Desta forma, o projecto está dividido em duas partes: a primeira, que toca a história espacial norte-americana – em que explora os arquivos da NASA, as reportagens publicadas em revistas e jornais do século XX sobre as vidas os astronautas que reflectem, de forma gritante, a heteronormatividade – e a segunda, em que Mackenzie Calle tenta dar forma, através das imagens que cria ou manipula, a uma agência espacial gay imaginária, ficcional.

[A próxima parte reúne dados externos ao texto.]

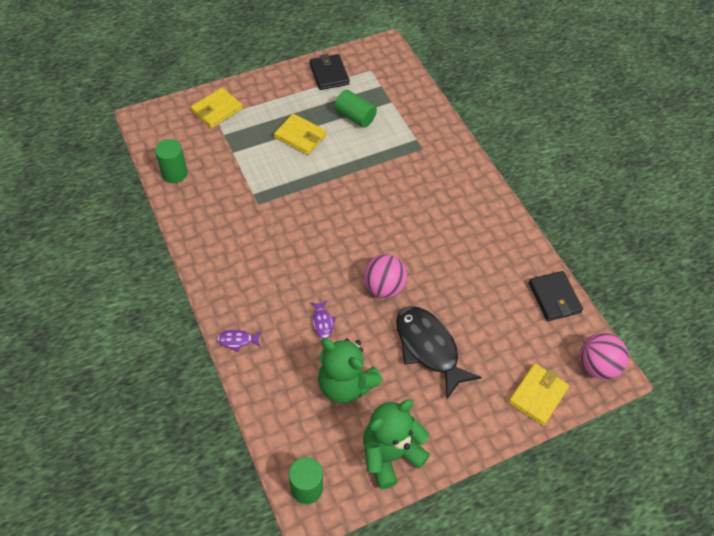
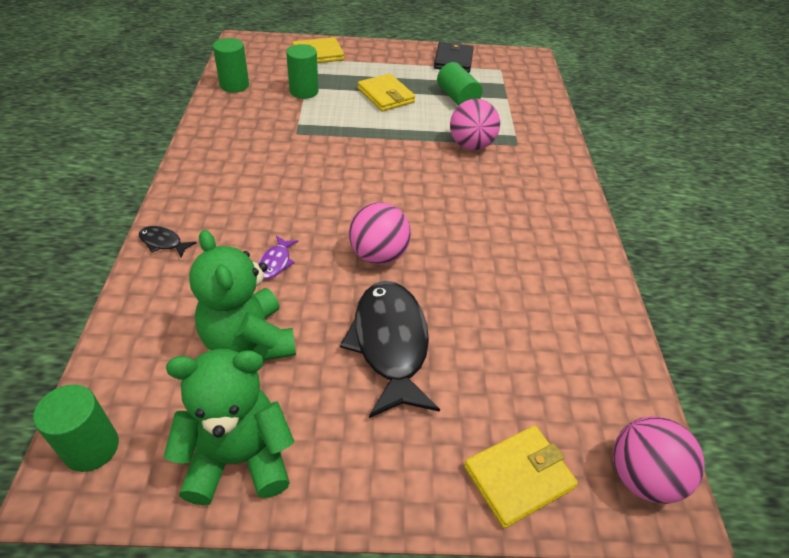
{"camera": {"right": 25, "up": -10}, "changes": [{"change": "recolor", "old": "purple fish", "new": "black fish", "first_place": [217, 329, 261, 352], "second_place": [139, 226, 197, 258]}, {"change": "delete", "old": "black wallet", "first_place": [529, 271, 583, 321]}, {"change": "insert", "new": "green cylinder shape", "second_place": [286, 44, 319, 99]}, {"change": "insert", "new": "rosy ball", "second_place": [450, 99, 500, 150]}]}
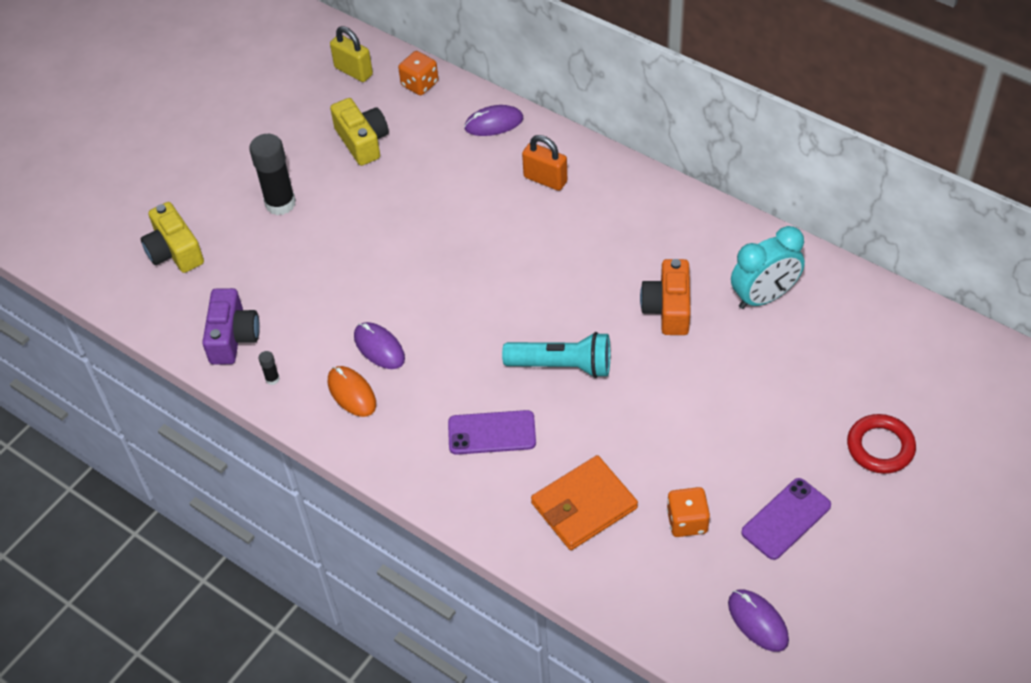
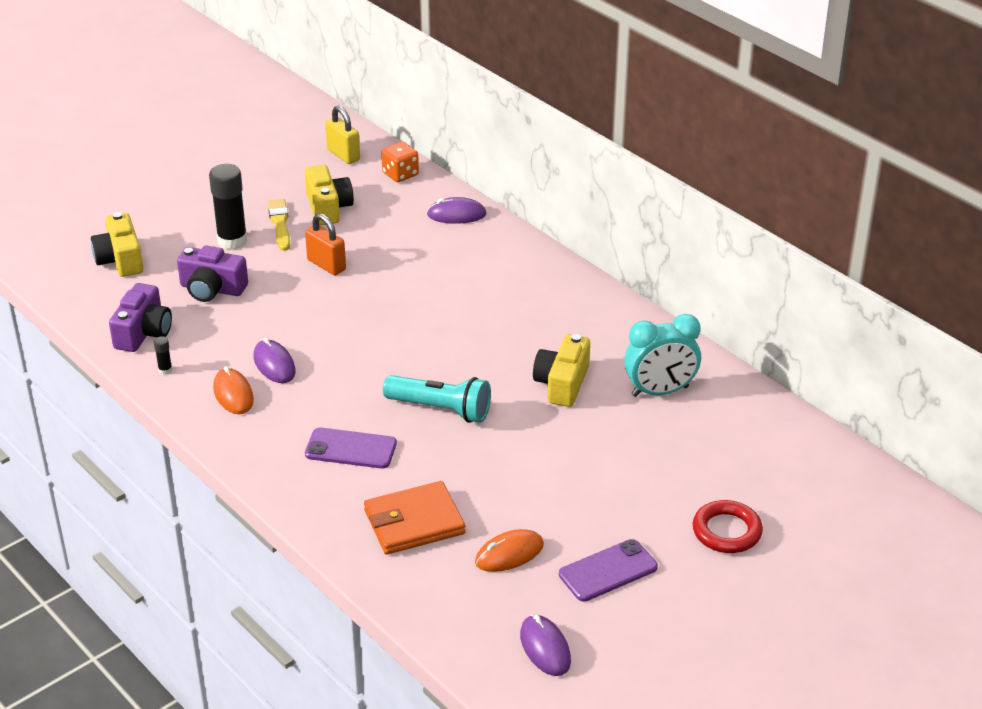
{"camera": {"right": 10, "up": -15}, "changes": [{"change": "move", "old": "orange-coloured padlock", "first_place": [522, 135, 567, 191], "second_place": [305, 213, 346, 275]}, {"change": "recolor", "old": "orange-coloured photo camera", "new": "yellow photo camera", "first_place": [640, 259, 691, 335], "second_place": [533, 334, 590, 407]}, {"change": "replace", "old": "orange-coloured die", "new": "orange-coloured mouse", "first_place": [667, 487, 710, 537], "second_place": [475, 529, 544, 572]}, {"change": "insert", "new": "purple photo camera", "second_place": [177, 245, 248, 302]}, {"change": "insert", "new": "yellow brush", "second_place": [268, 199, 290, 251]}]}
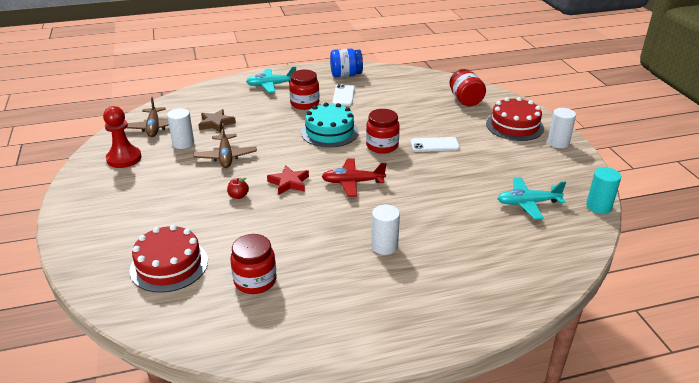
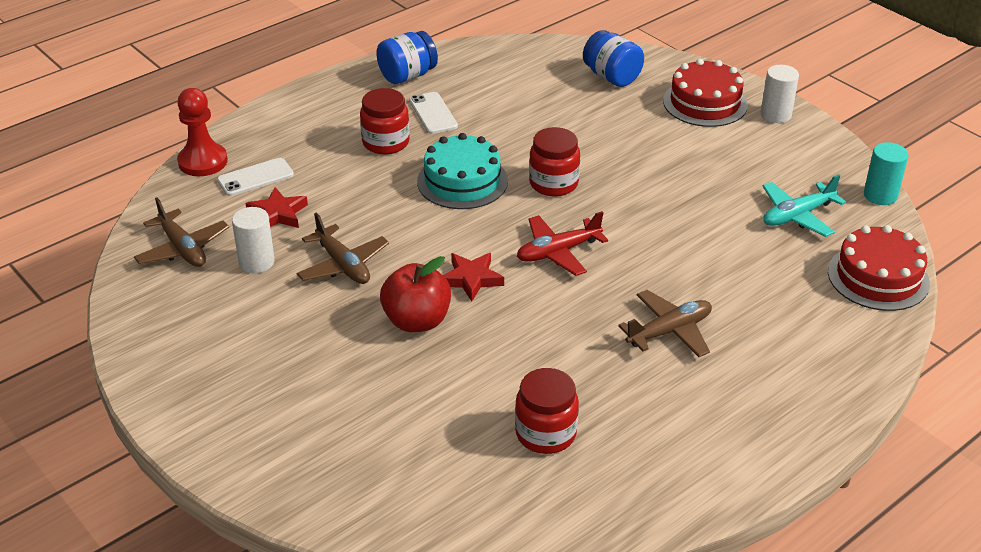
{"camera": {"right": -25, "up": 5}, "changes": [{"change": "move", "old": "crimson chess pawn", "first_place": [103, 106, 142, 168], "second_place": [177, 88, 228, 176]}, {"change": "move", "old": "crimson gateau", "first_place": [130, 224, 208, 293], "second_place": [828, 225, 930, 311]}, {"change": "recolor", "old": "brown star shape", "new": "crimson star shape", "first_place": [198, 109, 236, 133], "second_place": [246, 187, 308, 228]}, {"change": "resize", "old": "crimson apple fruit", "first_place": [227, 178, 249, 199], "second_place": [380, 256, 451, 332], "factor": 2.13}, {"change": "delete", "old": "aqua aeroplane", "first_place": [246, 67, 296, 93]}, {"change": "replace", "old": "pure white cylinder shape", "new": "brown aeroplane", "first_place": [371, 205, 400, 255], "second_place": [618, 290, 712, 357]}, {"change": "move", "old": "pure white smartphone", "first_place": [411, 137, 460, 152], "second_place": [217, 158, 294, 196]}, {"change": "recolor", "old": "crimson jam jar", "new": "cobalt jam jar", "first_place": [449, 69, 486, 106], "second_place": [583, 30, 644, 87]}]}
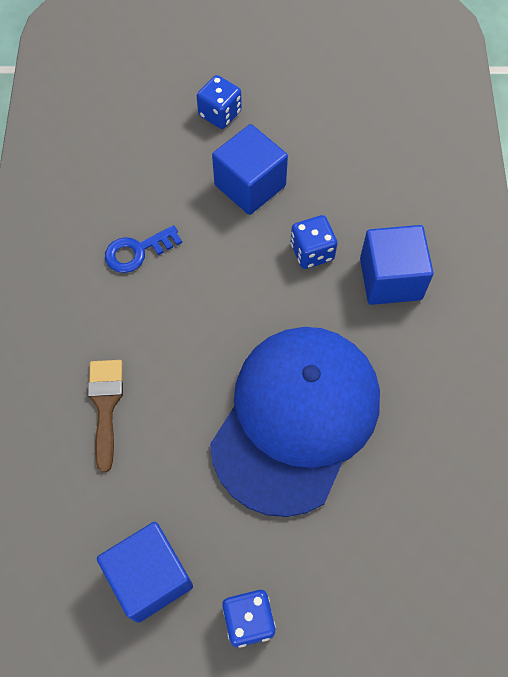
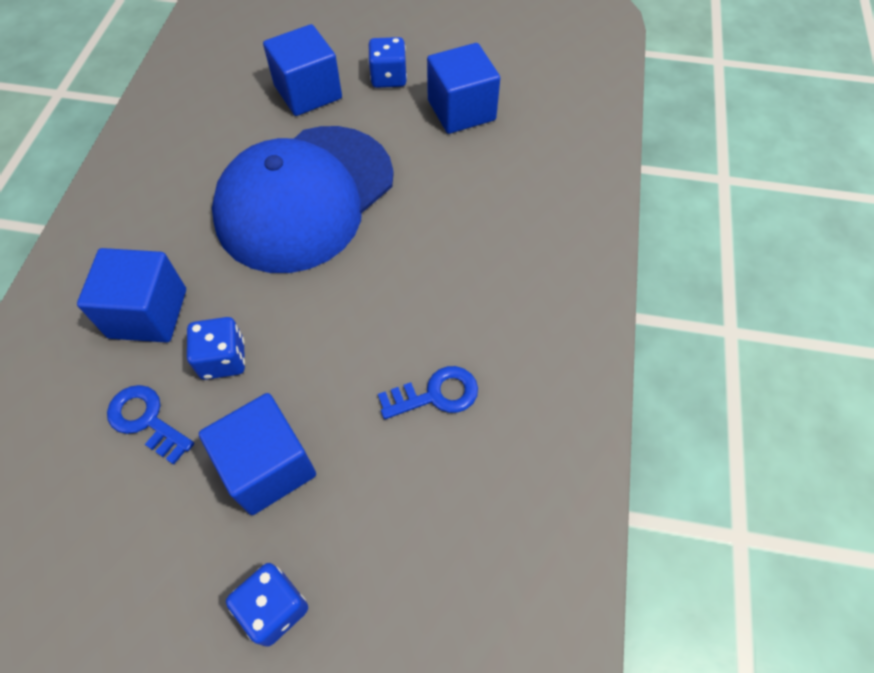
{"camera": {"right": -170, "up": -5}, "changes": [{"change": "delete", "old": "brown brush", "first_place": [88, 360, 123, 473]}, {"change": "insert", "new": "cobalt key", "second_place": [107, 385, 194, 465]}, {"change": "insert", "new": "cobalt cube", "second_place": [263, 24, 342, 116]}]}
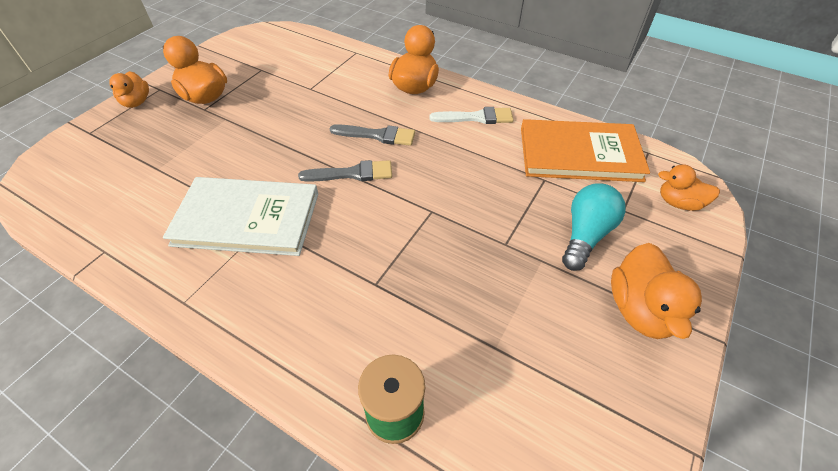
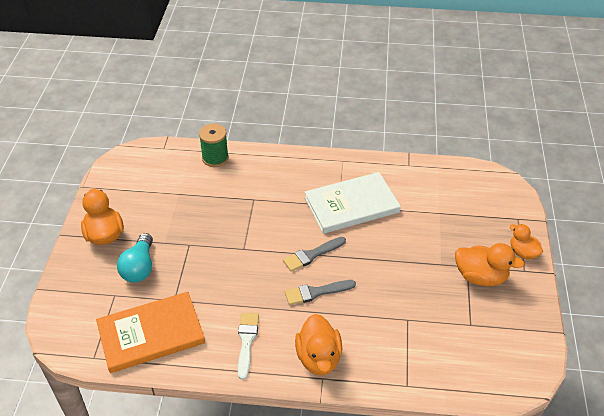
{"camera": {"right": 155, "up": -5}, "changes": [{"change": "rotate", "old": "pure white brush", "first_place": [430, 107, 514, 124], "second_place": [238, 313, 259, 380], "degrees": 120}, {"change": "delete", "old": "orange-coloured duck", "first_place": [658, 164, 720, 211]}]}
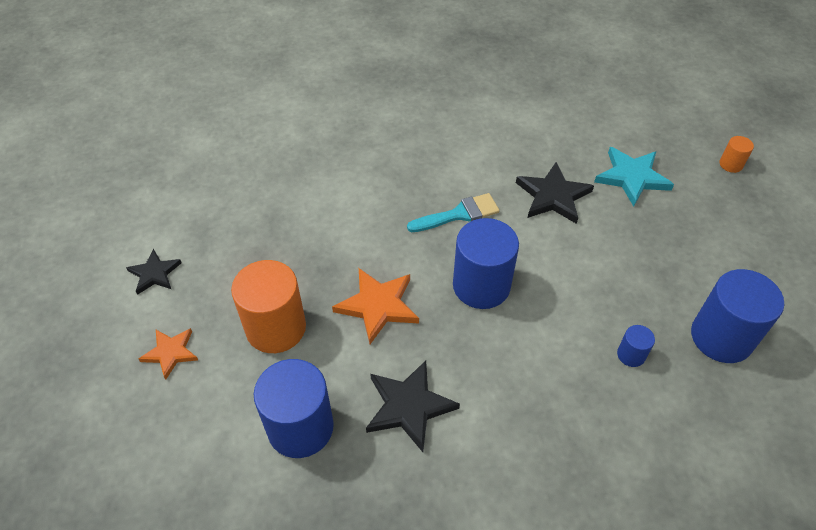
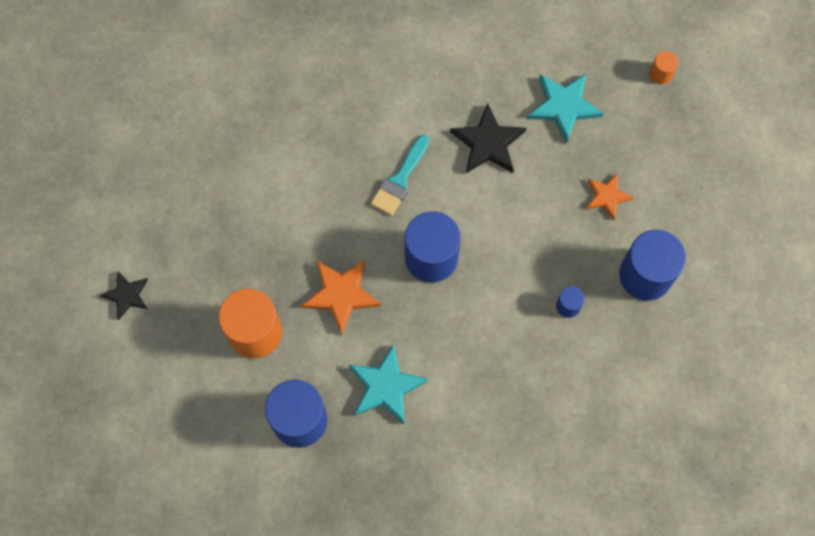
{"camera": {"right": -10, "up": 20}, "changes": [{"change": "move", "old": "orange-coloured star shape", "first_place": [139, 328, 198, 379], "second_place": [586, 173, 634, 220]}, {"change": "recolor", "old": "black star shape", "new": "aqua star shape", "first_place": [366, 361, 460, 452], "second_place": [349, 344, 428, 424]}, {"change": "rotate", "old": "aqua brush", "first_place": [407, 193, 500, 232], "second_place": [371, 135, 429, 216], "degrees": 150}]}
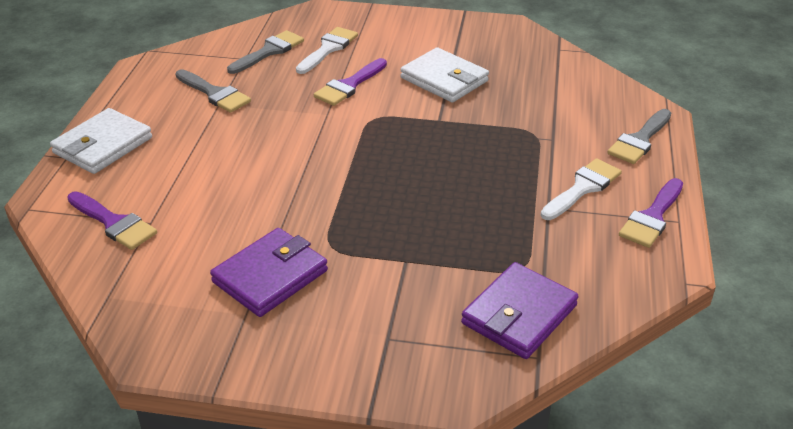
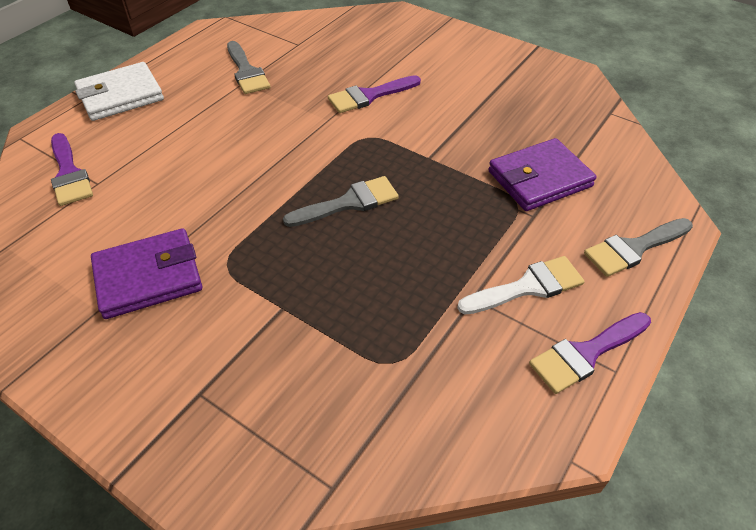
{"camera": {"right": 25, "up": 10}, "changes": [{"change": "move", "old": "gray brush", "first_place": [227, 30, 304, 74], "second_place": [283, 176, 399, 227]}, {"change": "delete", "old": "pure white brush", "first_place": [296, 27, 358, 74]}, {"change": "delete", "old": "pure white wallet", "first_place": [400, 47, 489, 103]}, {"change": "move", "old": "purple wallet", "first_place": [461, 262, 579, 359], "second_place": [488, 138, 597, 211]}]}
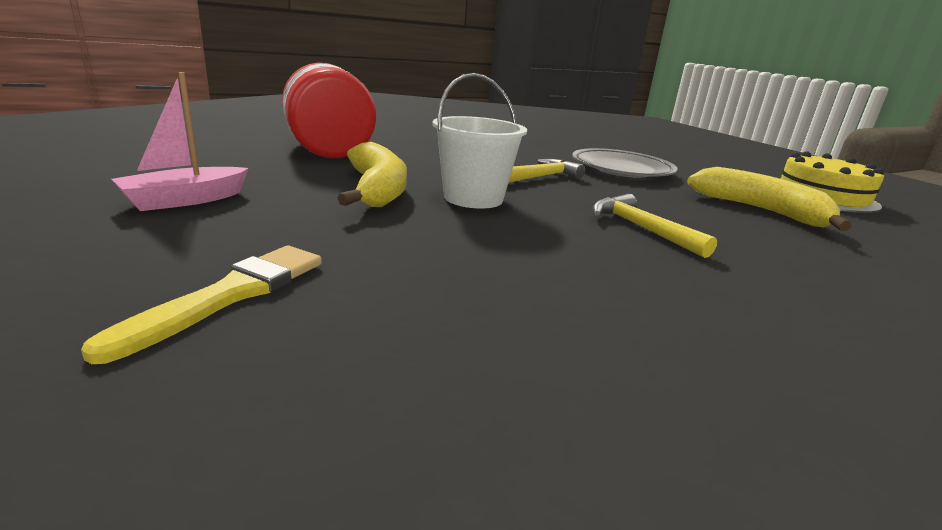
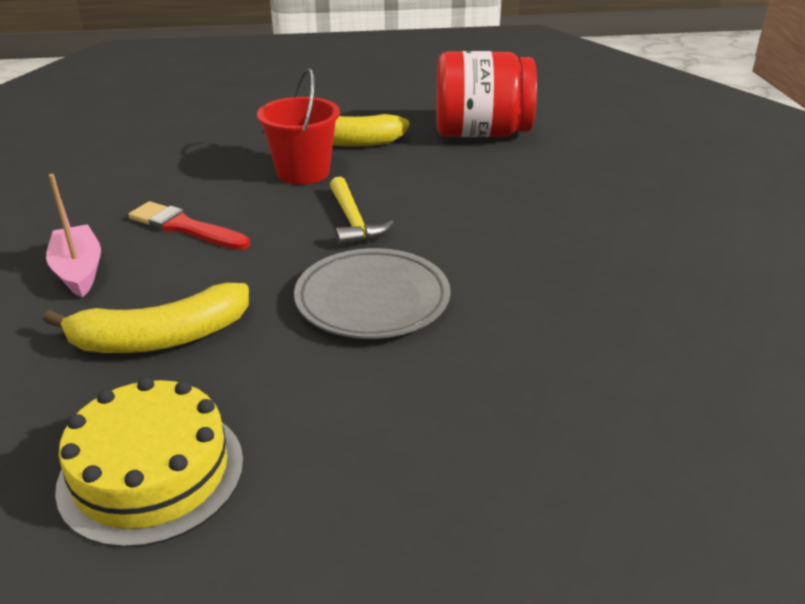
{"camera": {"right": 115, "up": 10}, "changes": [{"change": "delete", "old": "yellow brush", "first_place": [81, 246, 322, 364]}, {"change": "move", "old": "rosy sailboat", "first_place": [112, 72, 248, 211], "second_place": [46, 174, 101, 298]}, {"change": "recolor", "old": "pure white sand bucket", "new": "crimson sand bucket", "first_place": [433, 73, 527, 209], "second_place": [257, 68, 340, 185]}, {"change": "replace", "old": "yellow hammer", "new": "crimson brush", "first_place": [592, 194, 717, 258], "second_place": [128, 201, 250, 250]}]}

“O que realmente me inspirou foi imaginar uma agência espacial queer, poder sugerir a presença de pessoas queer no espaço, esperando que haja alguma mudança no futuro.” De acordo com a sinopse do projecto, ainda prevalece, na NASA, uma política de silêncio e exclusão no que diz respeito à comunidade LGBTQI+. “Um estudo de 2022 revelou que os astronautas da NASA que pertencem à comunidade têm a percepção de que serem abertos relativamente à sua identidade poderá colocar em risco as suas chances de serem seleccionados para missões espaciais”.
A agência espacial norte-americana tem, desde 2016, um programa destinado aos membros desta comunidade, a que chamou LGBTQ Special Emphasis Program, que tem como objectivo “abraçar outra comunidade dentro da nossa força de trabalho, sem qualquer obrigação legal a fazê-lo”, lê-se no site oficial. “Acreditamos que estamos a criar um ambiente inclusivo que é condutivo ao reconhecimento, desenvolvimento, compreensão e utilização das valências, aptidões e conhecimentos de cada empregado, de forma a alcançar a máxima produtividade.”
O projecto, que foi financiado através de uma bolsa da Magnum Foundation, pretende ligar o passado ao presente da NASA, tentando promover a consciencialização para o tema e a mudança. “Acho que a história LGBTQI+ está pouco estudada e que se deveria dedicar-lhe muito mais atenção”, conclui. “A história queer tem sido suprimida, silenciada, apagada. Um dos meus objectivos com o projecto é criar algo de natureza visual que possa interessar às pessoas, de forma a fomentar o seu interesse pela história da comunidade LGBTQI+.” Apesar da exposição mundial que o prémio World Press Photo conferiu ao projecto, a NASA não se pronunciou sobre o mesmo.